Fresh or live bait is definitely worth it but today the mullet are either about an inch long or the 1-2 lbers and scarce. The big ones are great cut bait and a 3-6" finger mullet fished lived or filleted are great baits. No finger mullet here until the 1" grow over up the next couple months and the mullet run later in the summer. You can catch shrimp but they're also tiny right now and aren't worth your time until later in the year. The Garden City Causeway on Atlantic Ave is the most common bait spot and you can get some off the Veteran's Pier on the Marshwalk. The swash at 3rd Ave S at Family Kingdom should have some mullet later on, and you could try Wither's Swash Park up in Myrtle Beach but it's a high crime area. 

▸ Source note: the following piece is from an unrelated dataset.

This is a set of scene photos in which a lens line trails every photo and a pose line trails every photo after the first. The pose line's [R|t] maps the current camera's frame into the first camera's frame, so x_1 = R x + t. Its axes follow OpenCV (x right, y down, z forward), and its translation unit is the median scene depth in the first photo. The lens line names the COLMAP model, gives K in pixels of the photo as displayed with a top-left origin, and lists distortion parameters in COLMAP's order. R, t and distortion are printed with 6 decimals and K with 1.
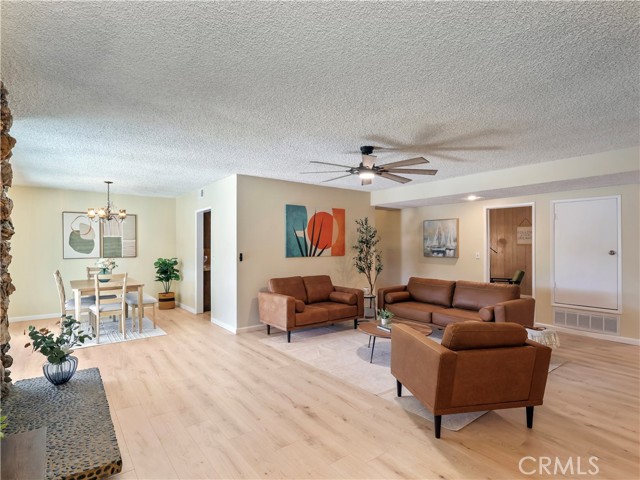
lens RADIAL K [[336.1, 0, 320.8], [0, 336.1, 243.3], [0, 0, 1]] dist [0.000258, 0.000877]
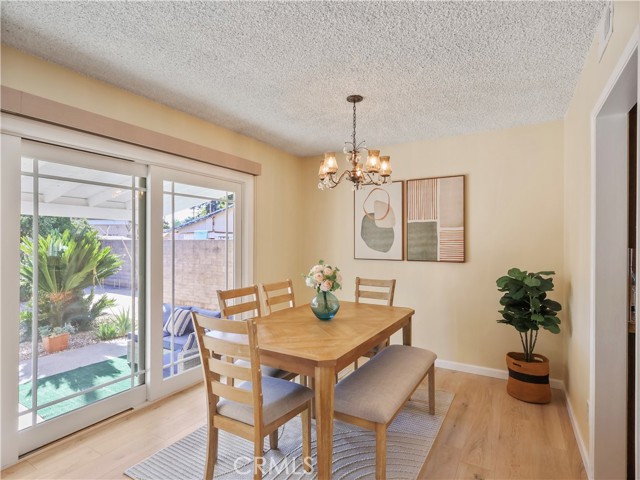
lens RADIAL K [[336.1, 0, 320.8], [0, 336.1, 243.3], [0, 0, 1]] dist [0.000258, 0.000877]
pose [[0.352350, 0.007920, -0.935835, -0.184958], [0.000602, 0.999962, 0.008689, 0.010058], [0.935868, -0.003624, 0.352331, 0.671637]]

You can also net mullet in the surf or pier starting around late July or menhaden off a pier (if you have a big, heavy, fast sinking net).


----------



## theplanets (Apr 26, 2021)

SmoothLures said:


> Fresh or live bait is definitely worth it but today the mullet are either about an inch long or the 1-2 lbers and scarce. The big ones are great cut bait and a 3-6" finger mullet fished lived or filleted are great baits. No finger mullet here until the 1" grow over up the next couple months and the mullet run later in the summer. You can catch shrimp but they're also tiny right now and aren't worth your time until later in the year. The Garden City Causeway on Atlantic Ave is the most common bait spot and you can get some off the Veteran's Pier on the Marshwalk. The swash at 3rd Ave S at Family Kingdom should have some mullet later on, and you could try Wither's Swash Park up in Myrtle Beach but it's a high crime area.
> 
> You can also net mullet in the surf or pier starting around late July or menhaden off a pier (if you have a big, heavy, fast sinking net).


Wow, thanks a lot for the great informative write-up!


----------



## Lukeksnyder1 (Nov 12, 2019)

Also to start off I would go with maybe a 5’ net. They’re easy to throw.


----------



## theplanets (Apr 26, 2021)

Thanks for everyone's help. Successful casting trip today by the Buck Island Swamp. Got enough bait to last a while.


----------